Dans la déclaration présentée à la cathédrale Notre-Dame de l'Assomption du diocèse de Manzini, les dirigeants chrétiens expriment leur inquiétude quant à l'utilisation de la force pour écarter les manifestants pro-démocratie.  

"L'appareil d'État a eu la main lourde sur les manifestants, ce qui a entraîné la perte de vies précieuses et des blessures qui ont entraîné des handicaps permanents chez les victimes et l'incarcération d'autres personnes qui n'ont pas été jugées depuis des mois", déclarent-ils. 

Plus en Afrique

Les chefs religieux notent également que de nombreux enfants Emaswati "ne sont pas scolarisés en raison de ces troubles et que certains d'entre eux sont fortement traumatisés par les expériences vécues pendant les troubles".

"De nombreux enfants seraient également absents de la maison et pourraient avoir quitté le pays pour les nations voisines où ils subissent diverses influences", disent-ils, et ils ajoutent : "Il n'est pas normal, même avec le COVID, que des enfants soient absents de l'école pendant une période aussi longue." 

Ils ajoutent que la violence a eu un effet néfaste sur l'économie d'Eswatini en "freinant les efforts déployés pour créer des emplois et fournir des moyens de subsistance à la population du royaume."

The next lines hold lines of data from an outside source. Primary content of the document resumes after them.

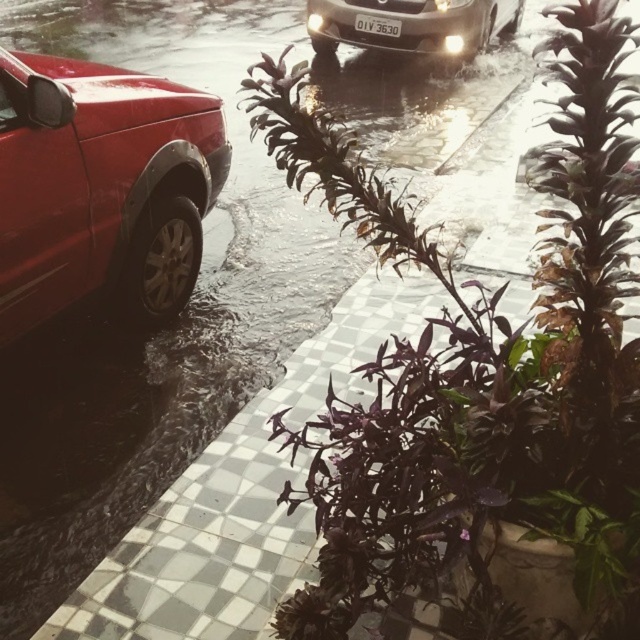
Locate an element on the screen. This screenshot has width=640, height=640. purple matte plant at center is located at coordinates (477, 362).

Does purple matte plant at center appear on the right side of matte red car at left?

Indeed, purple matte plant at center is positioned on the right side of matte red car at left.

Is point (305, 72) more distant than point (38, 84)?

No, it is not.

Locate an element on the screen. purple matte plant at center is located at coordinates (477, 362).

Does purple matte plant at center have a greater height compared to sleek silver sedan at upper center?

In fact, purple matte plant at center may be shorter than sleek silver sedan at upper center.

Who is more distant from viewer, [365,442] or [320,26]?

Positioned behind is point [320,26].

The image size is (640, 640). In order to click on purple matte plant at center in this screenshot , I will do `click(477, 362)`.

Who is shorter, purple matte plant at center or white plastic license plate at center?

Standing shorter between the two is white plastic license plate at center.

Who is positioned more to the left, purple matte plant at center or white plastic license plate at center?

white plastic license plate at center

What do you see at coordinates (477, 362) in the screenshot? I see `purple matte plant at center` at bounding box center [477, 362].

Locate an element on the screen. purple matte plant at center is located at coordinates (477, 362).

Les membres de la FOCISSA condamnent "sans équivoque" tout recours à la violence pour faire face aux troubles actuels en Eswatini et appellent toutes les parties prenantes à trouver des solutions aux problèmes de ce pays d'Afrique australe. 

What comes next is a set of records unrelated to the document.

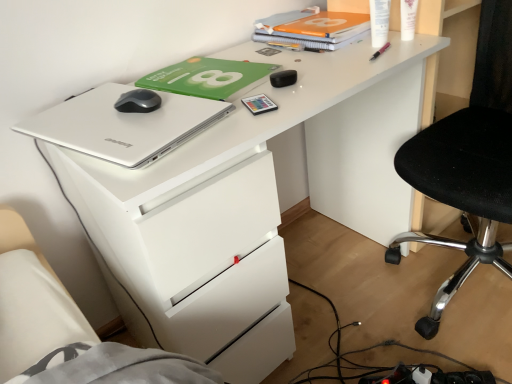
You are a GUI agent. You are given a task and a screenshot of the screen. Output one action in this format:
    pyautogui.click(x=<x>, y=<y>)
    Task: Click on the vacant area situated to the left side of satin black mouse at upper left
    This screenshot has width=512, height=384.
    Given the screenshot: What is the action you would take?
    pyautogui.click(x=79, y=115)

Ils reconnaissent qu'il semble y avoir une volonté de la part du gouvernement et des groupes pro-démocratiques de s'engager dans un dialogue visant à trouver des solutions à la crise. 

Advertisement

C'est pourquoi les membres de la FOCISSA demandent instamment à la Communauté de développement de l'Afrique australe (SADC) et à la troïka de la SADC, l'organe de sécurité de l'organisme régional, "de s'engager fermement en faveur du processus de dialogue, de lui accorder le sérieux qu'il requiert, de le traiter avec l'urgence, la transparence et l'intégrité nécessaires et de créer un environnement propice pour garantir que le dialogue se déroule dans un environnement où personne n'est intimidé".

Le mois dernier, les représentants des organisations de la société civile, des partis politiques et des citoyens d'Eswatini ont rejeté l'invitation du roi Mswati III à discuter de la crise politique actuelle dans le pays lors d'une assemblée générale nationale annuelle connue sous le nom de Sibaya. 

Les représentants du Swaziland Multi-Stakeholders Forum (MSF) ont déclaré que le Sibaya "n'est pas un lieu approprié pour un dialogue inclusif".    

 Les membres de la FOCISSA s'engagent à "collaborer avec le Conseil des Eglises du Swaziland pour apporter solidarité et soutien aux différentes parties prenantes du dialogue, afin de s'assurer qu'elles disposent des moyens adéquats pour le dialogue et ce qui suivra. "

Le 27 octobre, l'évêque Victor Phalana du diocèse sud-africain de Klerksdrop a déclaré qu'il était nécessaire que les parties au conflit d'Eswatini engagent des médiateurs et des négociateurs notables afin de parvenir à "un accord acceptable".  

L'évêque Phalana a expliqué que l'engagement de négociateurs et de médiateurs de renom éviterait aux parties au conflit d'Eswatini de sombrer dans ce qu'il a qualifié de "sales tours" et de malhonnêteté. 

"Nous n'utilisons pas d'artifices, mais nous sommes ouverts et honnêtes les uns envers les autres lorsque nous recherchons un accord qui puisse bénéficier aux habitants d'Emaswati, en particulier aux plus pauvres des pauvres", a déclaré l'évêque sud-africain.